---- Source data

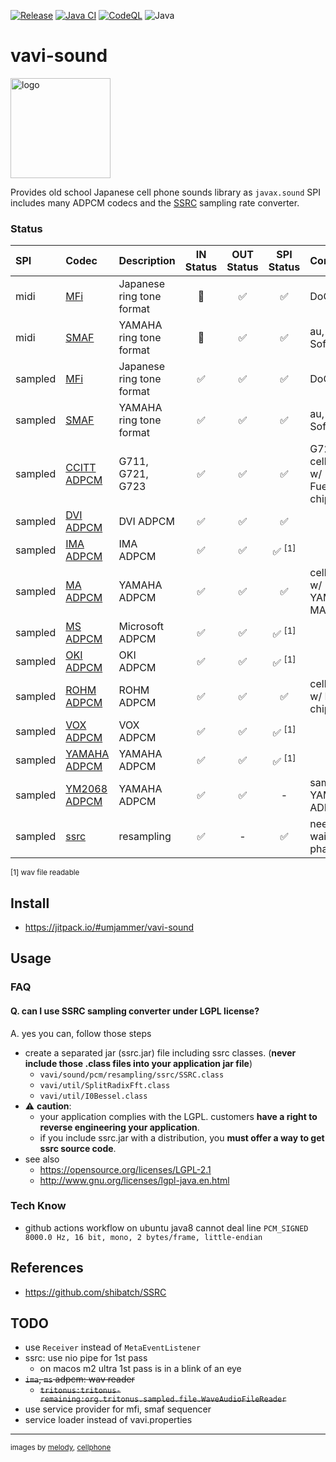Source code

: [![Release](https://jitpack.io/v/umjammer/vavi-sound.svg)](https://jitpack.io/#umjammer/vavi-sound)
[![Java CI](https://github.com/umjammer/vavi-sound/actions/workflows/maven.yml/badge.svg)](https://github.com/umjammer/vavi-sound/actionsworkflows/maven.yml)
[![CodeQL](https://github.com/umjammer/vavi-sound/actions/workflows/codeql-analysis.yml/badge.svg)](https://github.com/umjammer/vavi-sound/actions/workflows/codeql-analysis.yml)
![Java](https://img.shields.io/badge/Java-17-b07219)

# vavi-sound

<img alt="logo" src="https://github.com/umjammer/vavi-sound/assets/493908/7a731744-643a-4b6c-b82b-68f2fcc436c9" width="160" />

Provides old school Japanese cell phone sounds library as `javax.sound` SPI<br/>
includes many ADPCM codecs and the [SSRC](https://github.com/shibatch/SSRC) sampling rate converter.

### Status

| **SPI** | **Codec**                                                | **Description**           | **IN Status** | **OUT Status** |  **SPI Status**  | **Comment**                    |
|:--------|:---------------------------------------------------------|:--------------------------|:-------------:|:--------------:|:----------------:|:-------------------------------|
| midi    | [MFi](src/main/java/vavi/sound/midi/mfi)                 | Japanese ring tone format |      🚧       |       ✅        |        ✅         | DoCoMo                         |
| midi    | [SMAF](src/main/java/vavi/sound/midi/smaf)               | YAMAHA ring tone format   |      🚧       |       ✅        |        ✅         | au, Softbank                   |
| sampled | [MFi](src/main/java/vavi/sound/sampled/mfi)              | Japanese ring tone format |       ✅       |       ✅        |        ✅         | DoCoMo                         |
| sampled | [SMAF](src/main/java/vavi/sound/sampled/smaf)            | YAMAHA ring tone format   |       ✅       |       ✅        |        ✅         | au, Softbank                   |
| sampled | [CCITT ADPCM](src/main/java/vavi/sound/adpcm/ccitt)      | G711, G721, G723          |       ✅       |       ✅        |        ✅         | G721 cellphone w/ Fuetrek chip |
| sampled | [DVI ADPCM](src/main/java/vavi/sound/adpcm/dvi)          | DVI ADPCM                 |       ✅       |       ✅        |        ✅         |                                |
| sampled | [IMA ADPCM](src/main/java/vavi/sound/adpcm/ima)          | IMA ADPCM                 |       ✅       |       ✅        | ✅ <sup>[1]</sup> |                                |
| sampled | [MA ADPCM](https://gitlab.com/umjammer/vavi-sound-nda)   | YAMAHA ADPCM              |       ✅       |       ✅        |        ✅         | cellphone w/ YAMAHA MA chip    |
| sampled | [MS ADPCM](src/main/java/vavi/sound/adpcm/ms)            | Microsoft ADPCM           |       ✅       |       ✅        | ✅ <sup>[1]</sup> |                                |
| sampled | [OKI ADPCM](src/main/java/vavi/sound/adpcm/oki)          | OKI ADPCM                 |       ✅       |       ✅        | ✅ <sup>[1]</sup> |                                |
| sampled | [ROHM ADPCM](https://gitlab.com/umjammer/vavi-sound-nda) | ROHM ADPCM                |       ✅       |       ✅        |        ✅         | cellphone w/ Rohm chip         |
| sampled | [VOX ADPCM](src/main/java/vavi/sound/adpcm/vox)          | VOX ADPCM                 |       ✅       |       ✅        | ✅ <sup>[1]</sup> |                                |
| sampled | [YAMAHA ADPCM](src/main/java/vavi/sound/adpcm/yamaha)    | YAMAHA ADPCM              |       ✅       |       ✅        | ✅ <sup>[1]</sup> |                                |
| sampled | [YM2068 ADPCM](src/main/java/vavi/sound/adpcm/ym2608)    | YAMAHA ADPCM              |       ✅       |       ✅        |        -         | same as YAMAHA ADPCM           |
| sampled | [ssrc](src/main/java/vavi/sound/pcm/resampling/ssrc)     | resampling                |       ✅       |       -        |        ✅         | need to wait for phase 1       |

<sub>[1] wav file readable</sub>

## Install

* https://jitpack.io/#umjammer/vavi-sound

## Usage

### FAQ

#### Q. can I use SSRC sampling converter under LGPL license?

A. yes you can, follow those steps

* create a separated jar (ssrc.jar) file including ssrc classes. (**never include those .class files into your application jar file**)
    * `vavi/sound/pcm/resampling/ssrc/SSRC.class`
    * `vavi/util/SplitRadixFft.class`
    * `vavi/util/I0Bessel.class`
* ⚠ **caution**:
    * your application complies with the LGPL. customers **have a right to reverse engineering your application**.
    * if you include ssrc.jar with a distribution, you **must offer a way to get ssrc source code**.
* see also
    * https://opensource.org/licenses/LGPL-2.1
    * http://www.gnu.org/licenses/lgpl-java.en.html

### Tech Know

* github actions workflow on ubuntu java8 cannot deal line `PCM_SIGNED 8000.0 Hz, 16 bit, mono, 2 bytes/frame, little-endian`

## References

 * https://github.com/shibatch/SSRC

## TODO

  * use `Receiver` instead of `MetaEventListener`
  * ssrc: use nio pipe for 1st pass
    * on macos m2 ultra 1st pass is in a blink of an eye
  * ~~`ima`, `ms` adpcm: wav reader~~
    * ~~`tritonus:tritonus-remaining:org.tritonus.sampled.file.WaveAudioFileReader`~~
  * use service provider for mfi, smaf sequencer
  * service loader instead of vavi.properties

---
<sub>images by <a href="https://www.silhouette-illust.com/illust/49312">melody</a>, <a href="https://www.silhouette-illust.com/illust/257">cellphone</a></sub>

--------

Work to complete: Calculate the number of lines above that include the word "actions", giving that number by itself.

Answer for the task: 3